## FRAGMENT STRONY
Nasza Loteria SR - pasek na kartach artykułów

MiłoĘnik z siekierą

Redakcja
Prawie ćwierć miliona złotych powinien wpłacić do kasy Urzędu Miejskiego w Andrychowie Wiesław P. z Roczyn, jak sam się określa - miłośnik przyrody. To nałożona przez burmistrza kara za podcięcie kilku drzew bez zezwolenia.

Wycięcie drzew może go kosztować 234.613 złotych!!!

   Surowa kara to wynik kontroli przeprowadzonej kilka miesięcy temu za płotem posesji mieszkańca Roczyn przez inspektorów Wydziału Ochrony Środowiska, Rolnictwa i Leśnictwa Urzędu Miejskiego. Stwierdzili oni usunięcie dwóch kęp wierzb. Ponieważ wiek drzew oceniono na poniżej 5 lat, na ich usunięcie - zgodnie z ustawą o ochronie przyrody - nie trzeba było zezwolenia. W trakcie wizji stwierdzono jednak, że pnie siedmiu innych drzew zostały obciosane na długości całego obwodu. - Przepisy są jednoznaczne: żeby tknąć drzewo, trzeba wystąpić o zezwolenie. Tutaj pozwolenia nie było - mówią urzędnicy.

## DOSTARCZONY MATERIAŁ

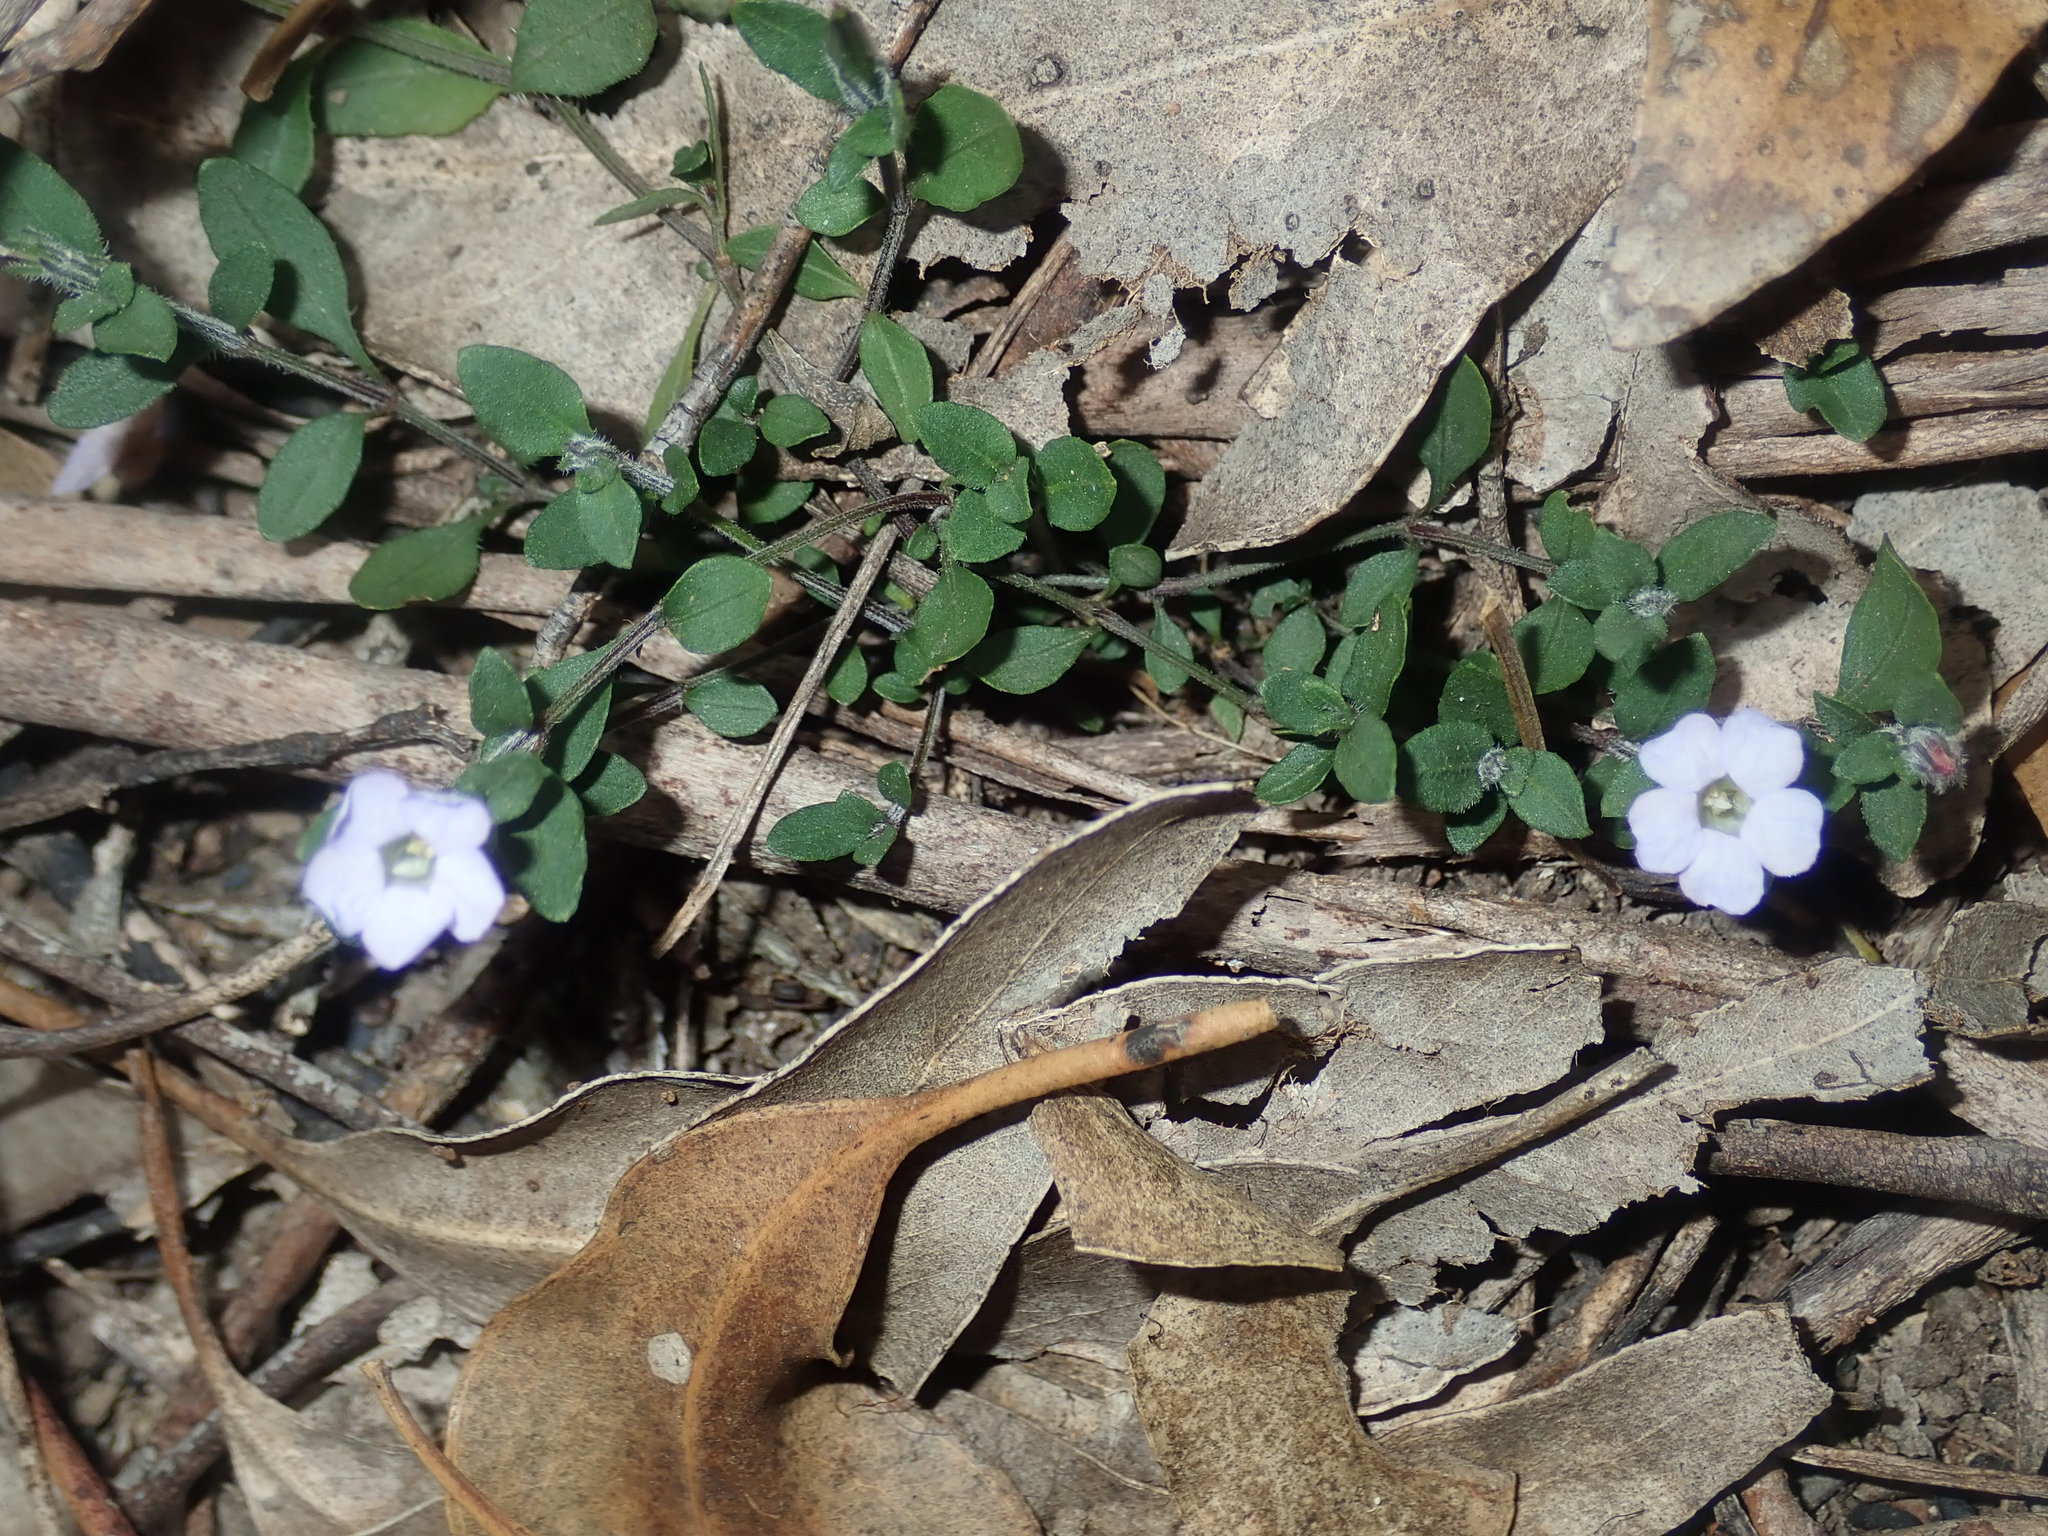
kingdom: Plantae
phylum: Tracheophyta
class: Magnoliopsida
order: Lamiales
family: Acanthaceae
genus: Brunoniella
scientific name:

## WYZWANIA
(1) Streść w dwóch zdaniach artykuł o karze za uszkodzenie drzew w Roczynach.
(2) Napisz kolejną część artykułu o karze za obciosanie drzew w Roczynach, zaczynając po wypowiedzi urzędników.
Zapisy nie są tu do niczego potrzebne.

## W ODPOWIEDZI
(1) Burmistrz Andrychowa nałożył na Wiesława P. z Roczyn, który określa się jako miłośnik przyrody, karę prawie ćwierć miliona złotych za podcięcie kilku drzew bez zezwolenia. Inspektorzy Urzędu Miejskiego stwierdzili podczas kontroli, że oprócz usunięcia dwóch kęp wierzb młodszych niż 5 lat, na co zezwolenie nie było potrzebne, obciosano na całym obwodzie pnie siedmiu innych drzew, choć pozwolenia na to nie wydano.

(2)
   Roczynianin, owszem, wystąpił o zezwolenie, ale już po fakcie. Było to 16 sierpnia zeszłego roku, tymczasem cięcia dokonał kilka dni wcześniej. Do urzędu i na policję donieśli o tym "życzliwi" sąsiedzi. 24 sierpnia pracownicy magistratu przeprowadzili wizję lokalną. Wszczęli postępowanie administracyjne, którego efektem jest nałożenie na Wiesława P. wspomnianej kary finansowej: 234.613,56 zł. Kwota zrobiła wrażenie nie tylko na samym zainteresowanym, ale i... "życzliwych". Ci ostatni jednak ziomka nie żałują.
   - Drzewa mu przeszkadzały, zasłaniały gołębnik. Uwziął się na nie, podciął, jak bóbr i skazał na śmierć. To teraz ma za swoje - mówią sąsiedzi, którym współpraca z P. od kilku lat niezbyt się układa. I na odwrót.
   Sąsiedzi donieśli, ponieważ są przekonani, że uszkodzone drzewa znajdują się na ich działce (przylegają do płotu P.). - Ten płot jest graniczny. Odkąd pamiętam, zawsze tak było - przekonuje sąsiadka.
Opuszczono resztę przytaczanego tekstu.